Makhabat Tazhibek Kyzy et un groupe d’autres journalistes associés à Temirov Live ont été arrêtés en janvier 2024 dans le cadre d’une nouvelle vague de répression à l’encontre des médias indépendants, de la société civile et des droits humains au Kirghizstan. Le 10 octobre 2024, un tribunal local l’a condamnée, ainsi que son collègue Azamat Ishembekov, à six et cinq ans de prison respectivement, après les avoir reconnus coupables d’avoir incité à des troubles de masse.
Les organisations signataires ont déclaré que les accusations et les condamnations étaient motivées par des considérations politiques et qu’elles avaient été montées de toutes pièces en représailles contre le travail d’investigation des journalistes. Dans cette déclaration, les groupes de défense des droits humains demandent instamment aux autorités kirghizes d’acquitter les journalistes reconnus coupables et condamnés dans cette affaire criminelle politisée et de rétorsion, et de libérer ceux d’entre eux qui se trouvent derrière les barreaux.
Les conditions de détention au Kirghizstan sont difficiles et mettent parfois la vie en danger, et la torture reste un problème répandu et les décès en détention sont fréquents. En 2020, le prisonnier politique et défenseur des droits humains, Azimjan Askarov, est décédé en prison lorsque ses problèmes de santé se sont aggravés après des années sans recevoir les soins médicaux adaptés en prison.

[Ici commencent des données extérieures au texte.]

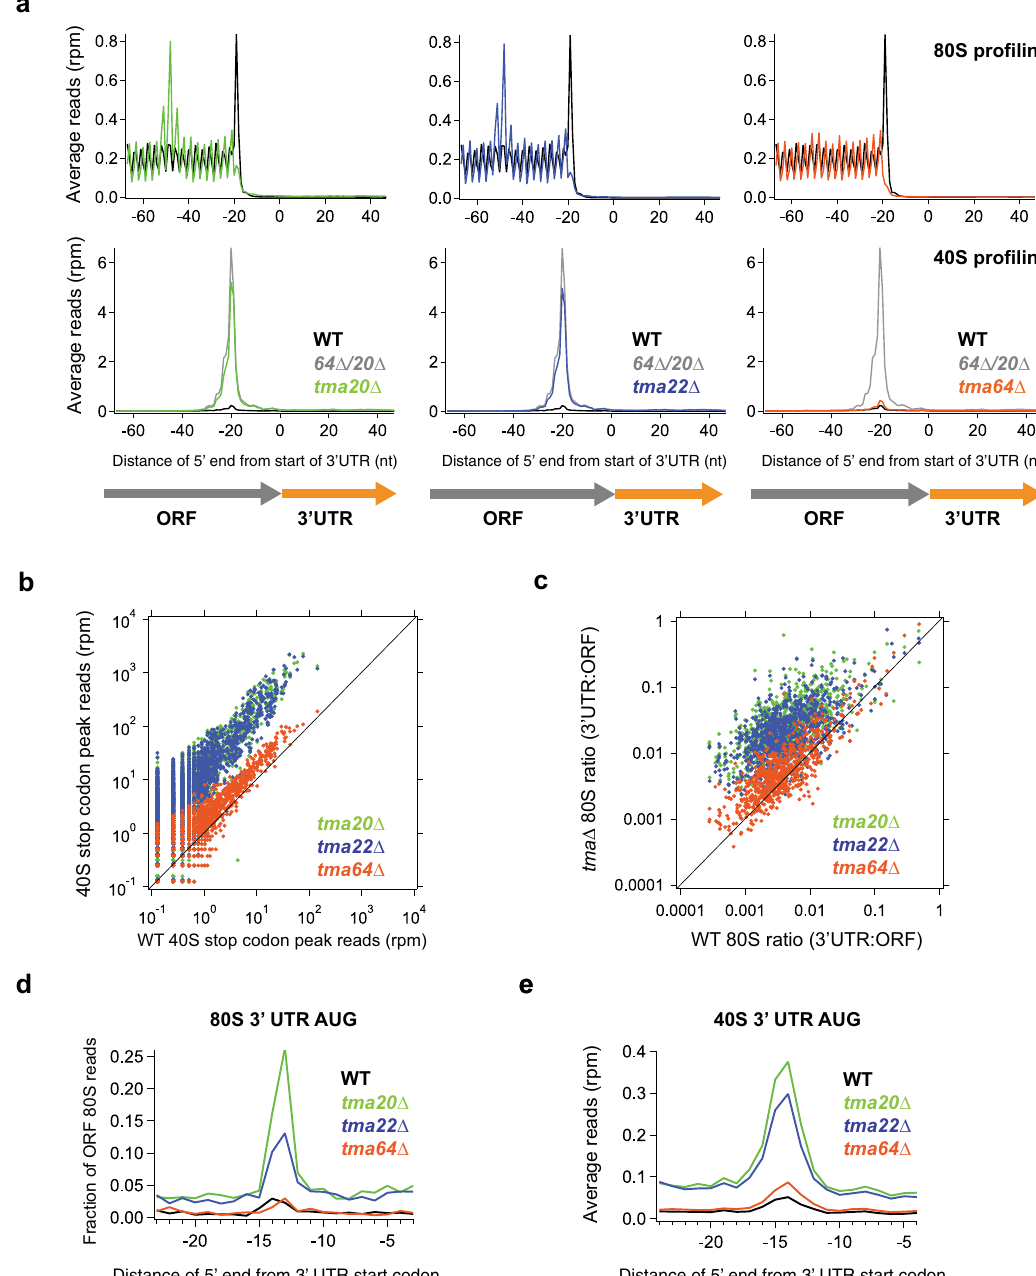
Fig. 6 Tma20 and Tma22 are responsible for the majority of 40S recycling at stop codons. a Average 80S (top) and 40S (bottom) ribosome footprint occupancy across all genes aligned at their stop codons for the tma20 Δ (left), tma22 Δ (middle), and tma64 Δ (right) strains. The data reveal a queued 80S peak one footprint length behind the stop codon (top) and increased 40S peak on the stop codon (bottom) in the tma20 Δ and tma22 Δ strains. These trends are much smaller in the tma64 Δ strain. Footprints plotted by 5 ′ ends. b Analysis of 40S stop codon peak heights (total count of footprints at the stop codon) showing a strong increase in stop codon peak height in the tma20 Δ and tma22 Δ strains (dots above the diagonal) but only a small shift in the tma64 Δ strain, compared to WT. The lack of outliers indicates the step in 40S recycling slowed by loss of the Tma proteins is also slow in WT cells. Each point represents the data for one gene. Footprint reads were quantitated by shifting them by 14 nt and then counting reads around the stop codon. c Ratio of 80S footprint density in 3 ′ UTRs to their respective ORFs is plotted for the individual tma deletion vs WT cells. Each point represents the data for one gene. The data are consistent with increased 3 ′ UTR 80S ribosome occupancy for most genes in the tma20 Δ and tma22 Δ strains (most dots are above the diagonal) but only a small shift in the tma64 Δ strain, compared to WT. d Average fraction of 80S ribosome occupancy in a window surrounding 3 ′ UTR AUG codons (in all frames) normalized to ORF ribosome density level. e Average 40S ribosome occupancy in a window surrounding 3 ′ UTR AUG codons. A peak above background level is evident for the tma20 Δ and tma22 Δ strains on AUG codons, consistent with the mechanism of 40S reinitiation. nt nucleotide, rpm reads per million, ORF open reading frame. Source data are provided as a Source Data fi le. See also Supplementary Fig.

En 2024, un ancien politicien, Arstanbek Alay, a été retrouvé mort en prison, après s’être apparemment pendu. En 2022, Marat Kazakpayev, un analyste politique détenu pour haute trahison, est décédé en détention, faute de soins médicaux. Les autorités kirghizes devraient prendre des mesures rapides et efficaces pour assurer la sécurité de Makhabat Tazhibek Kyzy et la protéger contre les conditions carcérales dangereuses, ont déclaré les organisations internationales de défense des droits humains.
La délégation de l’Union européenne auprès de la République kirghize et les autres missions représentant les partenaires démocratiques du Kirghizstan devraient évoquer cette affaire avec les autorités kirghizes et les inviter instamment à veiller à ce que les préoccupations de Makhabat Tazhibek Kyzy soient dûment prises en compte.